Les incunables allemands du duc d’Aumale

Publié le 22/06/2022

Les Lettres d’indulgence du Pape Nicolas V en faveur du Roi de Chypre sont les plus anciennes impressions de Gutenberg, à Mayence en 1454

Musée Condé

On s’imagine que lorsque Gutenberg imprima la Bible, ce fut une révolution, comme si rien n’avait existé avant lui et que l’on repartait du néant. En réalité, l’invention de l’imprimerie ne fut pas une rupture mais le résultat d’une mutation lente qui se dessina à partir des xylographes dès le XIVe siècle. Cette Bible suscita néanmoins quelque méfiance. Certains de ses acquéreurs pensèrent, à l’époque, qu’ils avaient acheté un manuscrit pour seulement 60 écus ; les autres ayant reconnu que le travail de la main était absent crièrent à la sorcellerie. On dénonça Gutenberg et son associé Johann Fust, à l’indignation des magistrats. Il a été tiré de ce premier livre près de 200 exemplaires, tous sur vélin, peu avant 1455 ; 48 seraient parvenus jusqu’à nous, dont 21 complets. Trois sont conservés en France, deux à la bibliothèque Mazarine et un à la Bibliothèque nationale.

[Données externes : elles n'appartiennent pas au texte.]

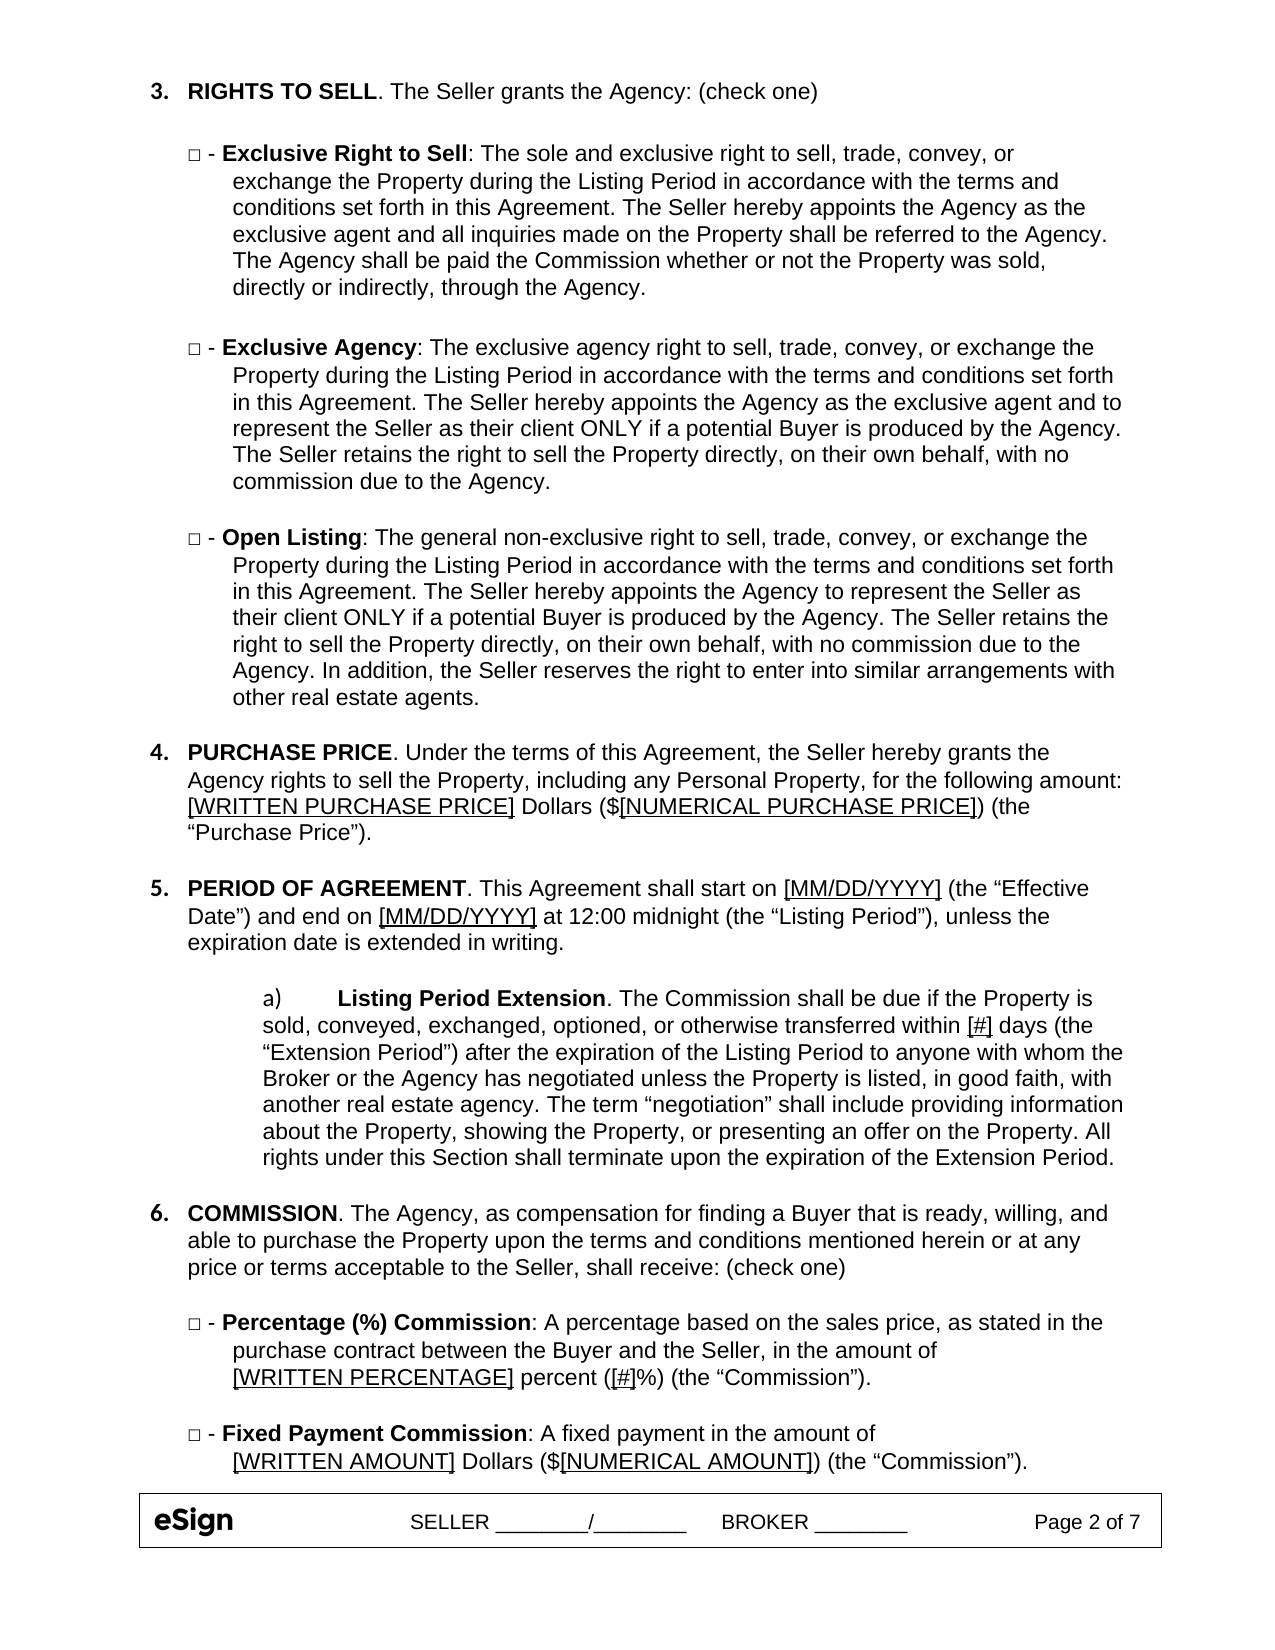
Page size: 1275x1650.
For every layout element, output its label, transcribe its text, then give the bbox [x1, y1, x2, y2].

list [WRITTEN PERCENTAGE] percent ([#]%) (the “Commission”). [232, 1364, 1125, 1390]
text ☐ - Exclusive Agency: The exclusive agency right to sell, trade, convey, or exchange the [187, 331, 1125, 362]
list Listing Period Extension. The Commission shall be due if the Property is sold, conveyed, exchanged, optioned, or otherwise transferred within [#] days (the “Extension Period”) after the expiration of the Listing Period to anyone with whom the Broker or the Agency has negotiated unless the Property is listed, in good faith, with another real estate agency. The term “negotiation” shall include providing information about the Property, showing the Property, or presenting an offer on the Property. All rights under this Section shall terminate upon the expiration of the Extension Period. [262, 982, 1125, 1170]
list ☐ - Fixed Payment Commission: A fixed payment in the amount of [187, 1417, 1125, 1448]
list ☐ - Percentage (%) Commission: A percentage based on the sales price, as stated in the [187, 1306, 1125, 1337]
list PURCHASE PRICE. Under the terms of this Agreement, the Seller hereby grants the Agency rights to sell the Property, including any Personal Property, for the following amount: [150, 736, 1125, 793]
list RIGHTS TO SELL. The Seller grants the Agency: (check one) [150, 75, 1125, 106]
text ☐ - Open Listing: The general non-exclusive right to sell, trade, convey, or exchange the [187, 520, 1125, 552]
text Property during the Listing Period in accordance with the terms and conditions set forth in this Agreement. The Seller hereby appoints the Agency to represent the Seller as their client ONLY if a potential Buyer is produced by the Agency. The Seller retains the right to sell the Property directly, on their own behalf, with no commission due to the Agency. In addition, the Seller reserves the right to enter into similar arrangements with other real estate agents. [232, 552, 1125, 710]
text exchange the Property during the Listing Period in accordance with the terms and conditions set forth in this Agreement. The Seller hereby appoints the Agency as the exclusive agent and all inquiries made on the Property shall be referred to the Agency. The Agency shall be paid the Commission whether or not the Property was sold, directly or indirectly, through the Agency. [232, 168, 1125, 300]
list purchase contract between the Buyer and the Seller, in the amount of [232, 1337, 1125, 1364]
text Property during the Listing Period in accordance with the terms and conditions set forth in this Agreement. The Seller hereby appoints the Agency as the exclusive agent and to represent the Seller as their client ONLY if a potential Buyer is produced by the Agency. The Seller retains the right to sell the Property directly, on their own behalf, with no commission due to the Agency. [232, 362, 1125, 494]
list [WRITTEN AMOUNT] Dollars ($[NUMERICAL AMOUNT]) (the “Commission”). [232, 1448, 1125, 1474]
list COMMISSION. The Agency, as compensation for finding a Buyer that is ready, willing, and able to purchase the Property upon the terms and conditions mentioned herein or at any price or terms acceptable to the Seller, shall receive: (check one) [150, 1197, 1125, 1280]
list [WRITTEN PURCHASE PRICE] Dollars ($[NUMERICAL PURCHASE PRICE]) (the “Purchase Price”). [187, 793, 1125, 846]
text ☐ - Exclusive Right to Sell: The sole and exclusive right to sell, trade, convey, or [187, 137, 1125, 168]
list PERIOD OF AGREEMENT. This Agreement shall start on [MM/DD/YYYY] (the “Effective Date”) and end on [MM/DD/YYYY] at 12:00 midnight (the “Listing Period”), unless the expiration date is extended in writing. [150, 872, 1125, 955]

Cette Bible est le premier des incunables. Le mot est tiré de incunabula, littéralement « langes, berceau, enfance, origine ». Il n’est pas tout de suite entré dans notre vocabulaire. Il provient du titre Incunabula typographiæ, le titre du catalogue répertoriant les premiers ouvrages imprimés avant 1501, publié en 1688 à Amsterdam par Beughem. Le duc d’Aumale, dont on fête le bicentenaire, avait constitué un cabinet de livres parmi les plus extraordinaires. Rien que le fonds de sa bibliothèque conserve quelque onze mille raretés, dont parmi eux un certain nombre d’incunables. Cette collection retrace l’essor de l’imprimerie depuis le milieu du XVe siècle jusque vers 1520. On cite par exemple Les Lettres d’indulgence, les plus anciennes impressions de Gutenberg en 1453 et une Bible datée de 1462 imprimée par des livrets xylographiques tirés d’un seul bloc (vers 1460-1470), des livres illustrés célèbres comme la Chronique de Nuremberg.

Le musée de Condé à Chantilly organise une exposition dévoilant pour la première fois la place importante qu’y tiennent les livres en provenance des pays de langue allemande. L’essentiel de ces trésors germaniques provient de la bibliothèque Standish, soit 3 504 volumes acquis d’un bloc en 1851 par le duc d’Aumale. À partir de ce noyau, le prince bibliophile enrichit sa collection, avec notamment le De mulieribus claris de Boccace, dont on apprécie la verve et la hardiesse des gravures. À tous ceux-là, il convient d’ajouter un parfait exemplaire des Epistolae de Gasparin de Bergame, le premier livre imprimé à Paris vers 1470, dans l’atelier de la Sorbonne par Jean Heynlin et Guillaume Fichet.